Supplied entries -

Content starts

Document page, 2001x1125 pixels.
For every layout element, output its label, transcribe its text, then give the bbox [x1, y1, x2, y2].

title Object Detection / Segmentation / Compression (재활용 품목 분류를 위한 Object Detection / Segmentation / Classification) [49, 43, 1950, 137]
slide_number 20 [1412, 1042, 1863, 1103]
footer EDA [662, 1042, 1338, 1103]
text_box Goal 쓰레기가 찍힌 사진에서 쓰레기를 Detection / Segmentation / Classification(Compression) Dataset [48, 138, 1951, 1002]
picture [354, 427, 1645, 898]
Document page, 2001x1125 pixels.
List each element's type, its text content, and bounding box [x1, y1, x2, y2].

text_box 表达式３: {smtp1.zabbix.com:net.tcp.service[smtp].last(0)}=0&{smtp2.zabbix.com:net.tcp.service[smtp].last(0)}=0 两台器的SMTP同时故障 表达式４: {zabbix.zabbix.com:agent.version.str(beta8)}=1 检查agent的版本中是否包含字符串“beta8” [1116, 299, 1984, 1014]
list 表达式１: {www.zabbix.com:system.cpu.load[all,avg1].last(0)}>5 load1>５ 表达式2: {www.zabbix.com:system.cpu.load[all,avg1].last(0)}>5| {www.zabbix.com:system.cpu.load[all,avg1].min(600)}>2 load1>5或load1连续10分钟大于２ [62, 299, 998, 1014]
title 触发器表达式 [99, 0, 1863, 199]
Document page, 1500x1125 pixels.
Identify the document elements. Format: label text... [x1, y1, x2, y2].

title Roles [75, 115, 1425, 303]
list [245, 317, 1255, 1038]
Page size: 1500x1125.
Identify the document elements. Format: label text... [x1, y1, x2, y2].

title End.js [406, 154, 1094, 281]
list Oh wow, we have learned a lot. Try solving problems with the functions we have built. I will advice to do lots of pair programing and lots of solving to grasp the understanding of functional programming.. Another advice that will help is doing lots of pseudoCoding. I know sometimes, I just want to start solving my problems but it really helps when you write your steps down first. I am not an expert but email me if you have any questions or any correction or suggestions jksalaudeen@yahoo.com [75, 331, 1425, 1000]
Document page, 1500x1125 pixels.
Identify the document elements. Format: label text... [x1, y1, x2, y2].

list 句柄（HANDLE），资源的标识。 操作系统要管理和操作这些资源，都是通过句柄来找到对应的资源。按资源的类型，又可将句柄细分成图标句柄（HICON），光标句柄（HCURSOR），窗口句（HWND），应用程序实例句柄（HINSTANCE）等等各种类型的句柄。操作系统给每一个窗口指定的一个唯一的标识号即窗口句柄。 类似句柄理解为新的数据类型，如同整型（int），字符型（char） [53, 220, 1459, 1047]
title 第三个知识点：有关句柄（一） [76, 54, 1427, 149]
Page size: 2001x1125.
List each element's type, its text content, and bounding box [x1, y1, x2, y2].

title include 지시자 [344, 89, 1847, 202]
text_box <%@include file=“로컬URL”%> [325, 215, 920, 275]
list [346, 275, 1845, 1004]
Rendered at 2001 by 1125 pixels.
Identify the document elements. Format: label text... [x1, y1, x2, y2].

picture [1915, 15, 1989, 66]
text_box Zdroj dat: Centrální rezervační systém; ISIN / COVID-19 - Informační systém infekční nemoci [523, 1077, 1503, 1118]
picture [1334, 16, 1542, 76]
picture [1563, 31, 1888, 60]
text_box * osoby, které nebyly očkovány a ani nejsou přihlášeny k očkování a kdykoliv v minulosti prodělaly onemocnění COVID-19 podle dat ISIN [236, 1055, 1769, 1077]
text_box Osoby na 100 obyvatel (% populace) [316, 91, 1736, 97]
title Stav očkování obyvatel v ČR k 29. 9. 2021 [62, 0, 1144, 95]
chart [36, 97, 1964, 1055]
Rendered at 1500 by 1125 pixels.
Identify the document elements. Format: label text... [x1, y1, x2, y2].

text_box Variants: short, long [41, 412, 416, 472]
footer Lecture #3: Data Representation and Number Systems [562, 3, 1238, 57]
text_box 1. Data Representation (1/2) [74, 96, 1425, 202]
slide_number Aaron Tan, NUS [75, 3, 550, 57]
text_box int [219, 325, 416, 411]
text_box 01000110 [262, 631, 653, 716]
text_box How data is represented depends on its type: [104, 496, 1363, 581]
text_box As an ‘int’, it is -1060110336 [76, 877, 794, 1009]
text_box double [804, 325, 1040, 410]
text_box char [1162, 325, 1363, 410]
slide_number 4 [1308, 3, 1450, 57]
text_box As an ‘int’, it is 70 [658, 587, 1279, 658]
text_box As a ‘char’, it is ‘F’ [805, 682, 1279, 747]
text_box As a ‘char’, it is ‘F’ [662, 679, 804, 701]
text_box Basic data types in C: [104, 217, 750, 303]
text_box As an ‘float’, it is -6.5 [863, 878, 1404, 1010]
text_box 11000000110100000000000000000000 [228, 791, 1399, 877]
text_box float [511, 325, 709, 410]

Content ends

Action item - Working from the records above, write out verbatim only the lines from the line containing "Page size: 2001x1125." through the line containing "Rendered at 2001 by 1125 pixels.".

Output -
Page size: 2001x1125.
List each element's type, its text content, and bounding box [x1, y1, x2, y2].

title include 지시자 [344, 89, 1847, 202]
text_box <%@include file=“로컬URL”%> [325, 215, 920, 275]
list [346, 275, 1845, 1004]
Rendered at 2001 by 1125 pixels.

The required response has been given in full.